NEW rules affecting every Australian applying for credit cards, loans or mortgages will soon kick in, but most people don’t even know about them.
That’s the warning from credit rating bureau Experian, which says two thirds of Australians are unaware of looming changes to national credit reporting requirements that will enable lenders to see a lot more information about a customer’s financial history.
At the moment, lenders only share negative data, like defaults and bankruptcies. But under amended privacy laws as part of new comprehensive credit reporting introduced in 2014, positive data such as repayment history will be shared with credit reporting bureaus and lenders.
While the data isn’t yet being shared among lenders, it is being shared with the main credit bureaus, Experian, Veda and Dun & Bradstreet, meaning it will impact applications for credit cards, loans and mortgages.
So what should you do right now? In short, make your repayments on time.
“Credit providers in Australia will soon be looking back at up to 24 months of your credit repayment history, which is why consumers need to start positively impacting their future credit score now by making sure they diligently make repayments on time,” said Experian managing director Suzanne Steele.
“Being aware of what your credit score is and the parts of your finances that impact the score is critical. It enables you to know where you stand and address any issues before applying for a new credit card, loan or mortgage.
“Beyond that, my top tips include paying bills on time, doing due diligence before applying for credit and avoid multiple credit inquires in a short period of time.”
Ms Steele said it might come as a surprise to some people that lenders currently have limited visibility of a borrower’s financial situation.
“All that they can see are the number of applications they’ve made for credit, the type of credit, the amount applied for and if they default on their payment obligations or become bankrupt or have a court judgment against them,” she said.
She described the new regimen as an “overwhelmingly positive change for Australian borrowers”. “For example, positive data may help potential first home buyers who don’t have a long credit history, to be approved for finance, where previously they may have been declined,” she said.

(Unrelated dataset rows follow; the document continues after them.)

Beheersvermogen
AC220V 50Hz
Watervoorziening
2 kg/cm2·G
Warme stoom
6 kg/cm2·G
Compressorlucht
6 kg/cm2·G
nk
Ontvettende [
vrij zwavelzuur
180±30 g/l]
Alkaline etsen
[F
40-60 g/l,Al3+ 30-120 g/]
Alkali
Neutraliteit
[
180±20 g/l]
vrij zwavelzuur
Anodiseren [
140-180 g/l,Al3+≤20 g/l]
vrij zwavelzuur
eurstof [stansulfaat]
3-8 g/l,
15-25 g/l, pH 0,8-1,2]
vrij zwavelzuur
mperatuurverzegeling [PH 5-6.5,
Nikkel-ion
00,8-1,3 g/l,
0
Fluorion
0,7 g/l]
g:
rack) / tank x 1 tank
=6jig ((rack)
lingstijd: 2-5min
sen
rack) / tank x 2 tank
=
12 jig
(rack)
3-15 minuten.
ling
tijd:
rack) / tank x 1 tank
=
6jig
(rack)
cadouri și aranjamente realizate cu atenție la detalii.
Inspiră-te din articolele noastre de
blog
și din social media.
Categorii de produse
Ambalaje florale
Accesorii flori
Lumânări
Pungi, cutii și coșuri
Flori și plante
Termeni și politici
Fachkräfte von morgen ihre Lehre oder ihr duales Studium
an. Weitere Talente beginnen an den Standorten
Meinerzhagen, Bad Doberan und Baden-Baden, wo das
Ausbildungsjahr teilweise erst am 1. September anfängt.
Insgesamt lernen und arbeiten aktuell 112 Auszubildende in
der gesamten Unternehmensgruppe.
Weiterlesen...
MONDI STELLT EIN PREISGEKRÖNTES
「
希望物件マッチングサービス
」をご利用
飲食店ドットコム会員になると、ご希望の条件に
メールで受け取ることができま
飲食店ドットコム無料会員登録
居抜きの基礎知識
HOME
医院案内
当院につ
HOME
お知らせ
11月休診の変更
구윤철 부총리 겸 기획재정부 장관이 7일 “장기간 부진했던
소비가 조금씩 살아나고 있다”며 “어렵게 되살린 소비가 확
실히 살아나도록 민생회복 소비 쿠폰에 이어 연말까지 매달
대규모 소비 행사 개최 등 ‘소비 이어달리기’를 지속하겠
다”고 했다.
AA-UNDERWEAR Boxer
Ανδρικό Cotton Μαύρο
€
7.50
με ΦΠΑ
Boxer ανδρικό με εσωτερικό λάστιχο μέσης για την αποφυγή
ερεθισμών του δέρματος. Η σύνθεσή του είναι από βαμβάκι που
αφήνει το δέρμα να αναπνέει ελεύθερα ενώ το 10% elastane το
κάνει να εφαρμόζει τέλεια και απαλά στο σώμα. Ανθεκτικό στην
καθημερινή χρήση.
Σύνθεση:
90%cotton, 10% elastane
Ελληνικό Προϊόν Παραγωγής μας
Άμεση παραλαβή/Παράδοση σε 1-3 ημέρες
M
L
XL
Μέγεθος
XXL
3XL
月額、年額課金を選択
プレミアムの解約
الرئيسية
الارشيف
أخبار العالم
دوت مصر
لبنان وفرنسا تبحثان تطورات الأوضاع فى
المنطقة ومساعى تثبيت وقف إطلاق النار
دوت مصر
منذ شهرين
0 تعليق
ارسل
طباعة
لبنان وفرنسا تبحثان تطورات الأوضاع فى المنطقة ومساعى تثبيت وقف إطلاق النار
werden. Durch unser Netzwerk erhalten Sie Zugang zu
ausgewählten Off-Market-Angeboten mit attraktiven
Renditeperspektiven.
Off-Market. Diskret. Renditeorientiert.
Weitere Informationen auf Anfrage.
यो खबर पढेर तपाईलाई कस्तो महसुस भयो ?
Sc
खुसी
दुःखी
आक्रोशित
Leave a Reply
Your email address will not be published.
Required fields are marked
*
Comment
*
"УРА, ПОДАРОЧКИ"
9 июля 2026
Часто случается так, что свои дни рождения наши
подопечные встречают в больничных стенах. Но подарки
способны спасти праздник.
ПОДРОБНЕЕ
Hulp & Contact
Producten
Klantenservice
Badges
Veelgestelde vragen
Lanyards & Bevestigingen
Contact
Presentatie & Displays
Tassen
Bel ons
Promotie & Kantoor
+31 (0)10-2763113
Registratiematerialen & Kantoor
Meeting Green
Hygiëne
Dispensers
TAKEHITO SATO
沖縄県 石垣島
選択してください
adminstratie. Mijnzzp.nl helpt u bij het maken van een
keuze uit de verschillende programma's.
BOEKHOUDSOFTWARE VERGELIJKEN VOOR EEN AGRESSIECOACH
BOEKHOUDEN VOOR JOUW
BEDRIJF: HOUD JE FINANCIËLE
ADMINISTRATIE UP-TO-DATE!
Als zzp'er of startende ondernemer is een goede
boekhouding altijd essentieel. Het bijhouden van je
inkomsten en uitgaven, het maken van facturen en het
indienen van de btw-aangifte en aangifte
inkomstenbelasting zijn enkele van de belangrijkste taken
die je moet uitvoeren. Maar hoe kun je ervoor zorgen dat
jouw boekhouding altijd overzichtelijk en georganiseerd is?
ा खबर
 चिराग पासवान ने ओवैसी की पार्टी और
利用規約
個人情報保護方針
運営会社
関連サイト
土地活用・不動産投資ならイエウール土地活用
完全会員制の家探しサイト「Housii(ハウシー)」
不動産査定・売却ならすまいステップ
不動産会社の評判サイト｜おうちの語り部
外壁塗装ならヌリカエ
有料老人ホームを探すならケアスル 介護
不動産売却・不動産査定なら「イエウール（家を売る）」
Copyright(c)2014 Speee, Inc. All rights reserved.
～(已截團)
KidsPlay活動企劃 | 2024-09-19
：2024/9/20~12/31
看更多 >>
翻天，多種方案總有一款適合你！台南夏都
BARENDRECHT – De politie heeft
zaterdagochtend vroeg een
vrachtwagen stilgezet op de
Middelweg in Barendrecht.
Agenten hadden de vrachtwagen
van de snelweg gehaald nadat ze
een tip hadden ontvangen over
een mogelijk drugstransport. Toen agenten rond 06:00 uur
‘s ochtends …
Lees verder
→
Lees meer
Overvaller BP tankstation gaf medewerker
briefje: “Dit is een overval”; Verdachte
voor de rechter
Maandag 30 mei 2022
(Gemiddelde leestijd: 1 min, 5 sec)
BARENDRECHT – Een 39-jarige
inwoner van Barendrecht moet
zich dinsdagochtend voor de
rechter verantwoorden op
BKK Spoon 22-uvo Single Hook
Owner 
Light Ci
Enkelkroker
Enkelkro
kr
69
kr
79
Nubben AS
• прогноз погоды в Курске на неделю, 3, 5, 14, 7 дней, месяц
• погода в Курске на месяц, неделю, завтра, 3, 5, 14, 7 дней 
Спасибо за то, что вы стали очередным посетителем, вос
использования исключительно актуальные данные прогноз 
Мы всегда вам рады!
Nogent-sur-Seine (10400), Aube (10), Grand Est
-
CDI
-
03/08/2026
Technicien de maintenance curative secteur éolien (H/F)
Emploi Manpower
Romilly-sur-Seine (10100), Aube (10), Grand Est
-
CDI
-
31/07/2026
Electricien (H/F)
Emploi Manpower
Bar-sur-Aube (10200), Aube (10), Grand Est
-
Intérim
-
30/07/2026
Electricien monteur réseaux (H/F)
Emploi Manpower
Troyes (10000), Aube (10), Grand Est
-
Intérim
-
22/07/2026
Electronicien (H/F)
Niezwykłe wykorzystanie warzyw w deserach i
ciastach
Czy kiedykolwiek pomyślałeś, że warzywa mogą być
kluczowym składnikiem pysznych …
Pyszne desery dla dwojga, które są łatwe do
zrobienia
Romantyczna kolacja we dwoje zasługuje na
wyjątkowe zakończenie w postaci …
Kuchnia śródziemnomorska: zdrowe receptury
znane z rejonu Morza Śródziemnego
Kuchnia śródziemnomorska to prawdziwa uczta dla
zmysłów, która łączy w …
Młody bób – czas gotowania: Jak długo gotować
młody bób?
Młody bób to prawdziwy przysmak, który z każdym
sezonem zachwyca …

“Positive data sharing will also enable Australians with a strong credit history to access more competitive deals and interest rates ... and assist others avoid entering into unmanageable levels of debt and getting into financial difficulty.”
But Ms Steele said a survey of 1000 Australians conducted by Experian in March found 66 per cent of people were unaware of the coming changes. The survey found 71 per cent of people had never checked their credit score, saying their either didn’t know how, didn’t know what a credit score was or didn’t care.
She said out of the 19 countries where Experian operates, only Australia and Brazil had adopted positive data sharing.
“Positive data gives credit providers a 360-degree view of their customer’s financial situation, creating an environment for better decision making about the right level of debt the borrower can manage,” she said.
“This can reduce the number of people who default on a loan, increase competition among providers and drive down costs for all credit customers.”